Anyone who is "shocked" or "saddened" by this probably has been in a deep coma for the past ten years. Hello, this has been happening almost constantly now, probably to the point where parents of Catholic school children accept the possibility as just another cost of the education. Yes, it has become that common.
I am, as you can probably tell, not surprised or shocked by this; as Bishop Bambera noted, the numbers just don't work out. In the absence of some massive cost shifting via mechanisms currently being debated in the Pennsylvania Legislature, this trend will probably continue until such time as Catholic education becomes something of an even more elite treat for the families of the well-off and connected. Put another way, there will never be another Bishop Hannan HS again, but Scranton Prep will always live on.
And so it goes. I some ways I do admire the notion that there are parents out there who sacrifice for their children's education, even if the education they get may not necessarily be better than what they would receive in a public school. The notion of sacrifice is all too often forgotten in our society today. When parents believe that they are entitled to the McMansion, then shelling out a few thousand for Catholic school does tend to take a back-burner. Growing up my experience was different, as my mother truly had to sacrifice to send three of four Albert boys to Catholic high school. We were living in a housing project and she was working nights, so I know that it was extremely difficult for her to come up with the money to pay our tuition, but she did it never the less. That kind of nobility is generally lacking in our society today, and it certainly manifests itself in some small way via the decline in Catholic education.

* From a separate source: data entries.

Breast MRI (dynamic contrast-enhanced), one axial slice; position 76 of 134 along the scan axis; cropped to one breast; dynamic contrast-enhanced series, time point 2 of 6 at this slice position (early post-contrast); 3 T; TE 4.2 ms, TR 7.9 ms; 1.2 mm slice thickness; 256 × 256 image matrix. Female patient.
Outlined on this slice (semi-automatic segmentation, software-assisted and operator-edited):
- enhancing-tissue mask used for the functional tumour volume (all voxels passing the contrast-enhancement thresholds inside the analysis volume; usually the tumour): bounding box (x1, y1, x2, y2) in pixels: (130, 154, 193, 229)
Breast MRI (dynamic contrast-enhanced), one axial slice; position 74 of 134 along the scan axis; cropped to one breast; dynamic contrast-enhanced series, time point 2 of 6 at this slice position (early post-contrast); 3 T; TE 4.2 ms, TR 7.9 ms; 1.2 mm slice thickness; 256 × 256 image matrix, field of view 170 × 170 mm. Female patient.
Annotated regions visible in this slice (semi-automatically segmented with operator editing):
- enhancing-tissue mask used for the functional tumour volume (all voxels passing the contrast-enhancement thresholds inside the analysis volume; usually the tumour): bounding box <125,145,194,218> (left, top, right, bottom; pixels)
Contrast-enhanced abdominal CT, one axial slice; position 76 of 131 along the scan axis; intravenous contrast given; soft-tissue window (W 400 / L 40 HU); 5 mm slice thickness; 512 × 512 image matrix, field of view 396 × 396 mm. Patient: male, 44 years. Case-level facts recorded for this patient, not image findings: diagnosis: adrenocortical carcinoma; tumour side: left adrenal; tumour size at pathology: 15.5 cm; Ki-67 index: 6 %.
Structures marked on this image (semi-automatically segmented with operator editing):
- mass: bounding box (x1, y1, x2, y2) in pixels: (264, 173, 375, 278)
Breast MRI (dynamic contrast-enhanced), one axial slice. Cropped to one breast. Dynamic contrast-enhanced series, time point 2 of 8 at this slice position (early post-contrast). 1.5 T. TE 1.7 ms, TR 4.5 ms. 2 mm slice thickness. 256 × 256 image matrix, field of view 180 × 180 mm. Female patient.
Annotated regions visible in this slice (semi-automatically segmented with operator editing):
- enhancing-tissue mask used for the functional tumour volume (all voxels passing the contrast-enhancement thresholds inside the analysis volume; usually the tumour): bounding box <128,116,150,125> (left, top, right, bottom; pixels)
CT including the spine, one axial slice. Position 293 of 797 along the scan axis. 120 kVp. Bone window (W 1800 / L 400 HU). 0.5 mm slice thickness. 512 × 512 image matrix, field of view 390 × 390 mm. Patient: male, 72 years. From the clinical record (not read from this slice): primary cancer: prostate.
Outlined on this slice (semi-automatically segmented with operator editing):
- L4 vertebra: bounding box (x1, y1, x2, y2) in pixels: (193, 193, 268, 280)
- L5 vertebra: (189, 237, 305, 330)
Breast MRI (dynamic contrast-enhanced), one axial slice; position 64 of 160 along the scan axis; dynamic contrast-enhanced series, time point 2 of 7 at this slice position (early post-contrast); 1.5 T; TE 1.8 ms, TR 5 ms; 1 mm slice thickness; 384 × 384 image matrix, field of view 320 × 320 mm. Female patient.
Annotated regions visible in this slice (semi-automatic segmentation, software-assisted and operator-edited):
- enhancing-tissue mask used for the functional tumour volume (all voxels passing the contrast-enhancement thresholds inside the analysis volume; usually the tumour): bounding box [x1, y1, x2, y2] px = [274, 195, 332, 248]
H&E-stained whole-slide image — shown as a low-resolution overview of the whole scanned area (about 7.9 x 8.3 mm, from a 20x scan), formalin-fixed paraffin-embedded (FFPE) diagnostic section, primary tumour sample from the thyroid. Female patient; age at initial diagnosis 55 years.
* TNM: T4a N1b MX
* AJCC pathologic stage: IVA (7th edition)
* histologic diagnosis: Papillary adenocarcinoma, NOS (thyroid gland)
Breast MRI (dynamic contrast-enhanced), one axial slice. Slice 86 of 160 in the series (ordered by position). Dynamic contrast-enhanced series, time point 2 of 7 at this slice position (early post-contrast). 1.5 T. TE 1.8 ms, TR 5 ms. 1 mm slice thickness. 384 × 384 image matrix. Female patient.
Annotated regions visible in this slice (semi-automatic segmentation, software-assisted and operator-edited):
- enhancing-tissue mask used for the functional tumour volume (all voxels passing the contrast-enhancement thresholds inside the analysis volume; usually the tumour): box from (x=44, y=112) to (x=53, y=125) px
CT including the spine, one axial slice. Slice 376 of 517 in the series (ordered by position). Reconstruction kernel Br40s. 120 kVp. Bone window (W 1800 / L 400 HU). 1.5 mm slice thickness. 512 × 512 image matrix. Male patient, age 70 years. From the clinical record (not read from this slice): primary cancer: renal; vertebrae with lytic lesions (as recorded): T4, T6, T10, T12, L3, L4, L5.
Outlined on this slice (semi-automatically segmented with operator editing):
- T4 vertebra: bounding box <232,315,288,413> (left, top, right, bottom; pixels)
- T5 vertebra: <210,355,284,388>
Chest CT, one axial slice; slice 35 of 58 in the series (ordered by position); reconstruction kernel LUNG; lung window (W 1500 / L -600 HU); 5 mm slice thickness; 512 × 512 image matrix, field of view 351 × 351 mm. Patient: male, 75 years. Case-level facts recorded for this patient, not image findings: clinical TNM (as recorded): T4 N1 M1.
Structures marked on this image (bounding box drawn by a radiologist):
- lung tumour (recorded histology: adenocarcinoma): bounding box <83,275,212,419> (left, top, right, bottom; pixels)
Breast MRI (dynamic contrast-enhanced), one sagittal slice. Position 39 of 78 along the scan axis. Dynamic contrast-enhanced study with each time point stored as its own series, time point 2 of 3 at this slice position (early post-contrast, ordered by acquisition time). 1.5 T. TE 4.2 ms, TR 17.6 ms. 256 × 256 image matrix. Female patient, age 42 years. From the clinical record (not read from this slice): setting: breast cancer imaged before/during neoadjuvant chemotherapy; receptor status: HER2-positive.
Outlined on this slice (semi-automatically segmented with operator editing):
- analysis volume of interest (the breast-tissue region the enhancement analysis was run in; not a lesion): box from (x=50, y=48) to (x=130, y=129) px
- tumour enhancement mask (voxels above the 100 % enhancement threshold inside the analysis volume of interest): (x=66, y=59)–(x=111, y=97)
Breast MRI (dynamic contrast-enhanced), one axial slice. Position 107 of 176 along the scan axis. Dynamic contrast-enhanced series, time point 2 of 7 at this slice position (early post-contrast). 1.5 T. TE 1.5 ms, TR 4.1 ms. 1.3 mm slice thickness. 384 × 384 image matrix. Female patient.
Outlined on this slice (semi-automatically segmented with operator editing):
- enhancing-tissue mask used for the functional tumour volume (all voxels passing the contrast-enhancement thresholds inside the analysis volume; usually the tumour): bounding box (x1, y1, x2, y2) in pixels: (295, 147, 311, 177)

One final note: former Bishop of Scranton, Bishop Martino, regularly got skewered for his handling of school closures (including by me), and rightfully so. Bishop Martino seemed happiest when dictating to the flock, and almost seemed incapable of expressing compassion in a meaningful way. I can't say the same for Bishop Bambera. While I did not listen to all of his recent remarks about school closings, what I did hear was someone who genuinely seemed to feel the distress of this flock. This is not an easy business, but Bishop Bambera seemed well equipped to handle it.